No matter where Jim might happen to be, whether on the stream in a birchbark canoe, in the forest, or in his studios or gardens, his mind was constantly upon the subject of nature. In fact Jim devoted much of his life to the helping of nature and the consistent fighting of “game hogs.”

True enough, Jim Curwood did not know all the scientific names for the trees, toads, shrubs and so forth, but he could tell you all about them; all about their life from birth to death. Jim practically knew the day a certain plant or flower would die, so intent had been his study.

CHAPTER NINE
HIS BROTHERHOOD

After long years of successfully hunting and selfishly killing game, James Oliver Curwood had at last ceased, and suddenly launched a campaign by which he hoped to stop “game hogs” from taking wild life from the forests.

This campaign was also an attempt to stop “ordinary hunters for the time being, until the game had ample time to replenish itself.” He founded the first conservation movement in the state of Michigan and remained as its head for several years.

Jim pleaded through his books and his articles for the public to stop the slaughtering of innocent, wild and untamed animals, to preserve the natural resources and not to dynamite the streams in which fish abounded.

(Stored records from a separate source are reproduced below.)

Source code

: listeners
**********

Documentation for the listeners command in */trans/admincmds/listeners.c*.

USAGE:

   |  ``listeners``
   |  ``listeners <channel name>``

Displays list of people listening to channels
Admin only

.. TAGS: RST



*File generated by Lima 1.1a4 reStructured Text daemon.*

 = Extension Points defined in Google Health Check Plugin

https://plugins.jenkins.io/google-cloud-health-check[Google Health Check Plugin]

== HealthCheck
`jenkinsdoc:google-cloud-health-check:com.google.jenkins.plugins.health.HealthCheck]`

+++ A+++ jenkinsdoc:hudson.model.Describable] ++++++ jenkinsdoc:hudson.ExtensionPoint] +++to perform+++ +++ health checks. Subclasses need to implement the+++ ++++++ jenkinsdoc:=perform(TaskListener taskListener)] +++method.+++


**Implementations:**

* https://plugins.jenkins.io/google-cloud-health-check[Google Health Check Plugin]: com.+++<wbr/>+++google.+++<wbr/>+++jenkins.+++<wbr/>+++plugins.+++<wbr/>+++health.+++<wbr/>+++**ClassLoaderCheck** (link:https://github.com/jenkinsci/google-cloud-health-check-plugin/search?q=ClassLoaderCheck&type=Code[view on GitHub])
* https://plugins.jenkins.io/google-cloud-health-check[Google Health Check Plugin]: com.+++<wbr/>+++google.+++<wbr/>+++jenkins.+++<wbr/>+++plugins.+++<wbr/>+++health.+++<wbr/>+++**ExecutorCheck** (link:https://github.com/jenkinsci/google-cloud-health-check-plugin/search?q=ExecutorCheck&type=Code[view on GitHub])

Slowly the public began to take heed, but not quite soon enough, for already a number of species had been all but destroyed. Many of those species of animals and birds that were killed off then, have not been able to recreate themselves even to this day. Jim realized that this was not fair to either wildlife or mankind. “It must stop and it shall stop.”

On January 1, 1927, Jim Curwood was made chairman of the “Game, Fish and Wildlife Committee of the Conservation Department of the State of Michigan,” and later was in charge of the activities of the entire conservation commission. He was held in high regard and esteem by many thousands of people who firmly believed and were convinced that he was doing something fine and worthwhile. Others hated Jim with a vengeance. They believed, as there are so many who do today, that James Oliver Curwood, and the so called conservationists, were meddling into other people’s business. Likewise Jim hated the “game hog” who was attempting to destroy the very thing which God had intended to live and to make the world more beautiful for mankind.

Since James Oliver Curwood was born and raised within the heart of the timber country, and lived most of his life in it, he could respect and love it more readily and naturally than people of large metropolitan cities. As a boy he had gone into the deep forests unescorted many times when it was known to be dangerous. Often he did not even carry a rifle for protection, for even as a small boy he believed in a mutual feeling between animals and men. Jim believed that he could make friends with the animals and make those creatures understand him. He did just that. Many of Jim’s friends who have been fortunate enough to accompany him on one of his trips into the wilds, still describe how they saw him make friends with the most fierce of all North American animals—the Grizzly.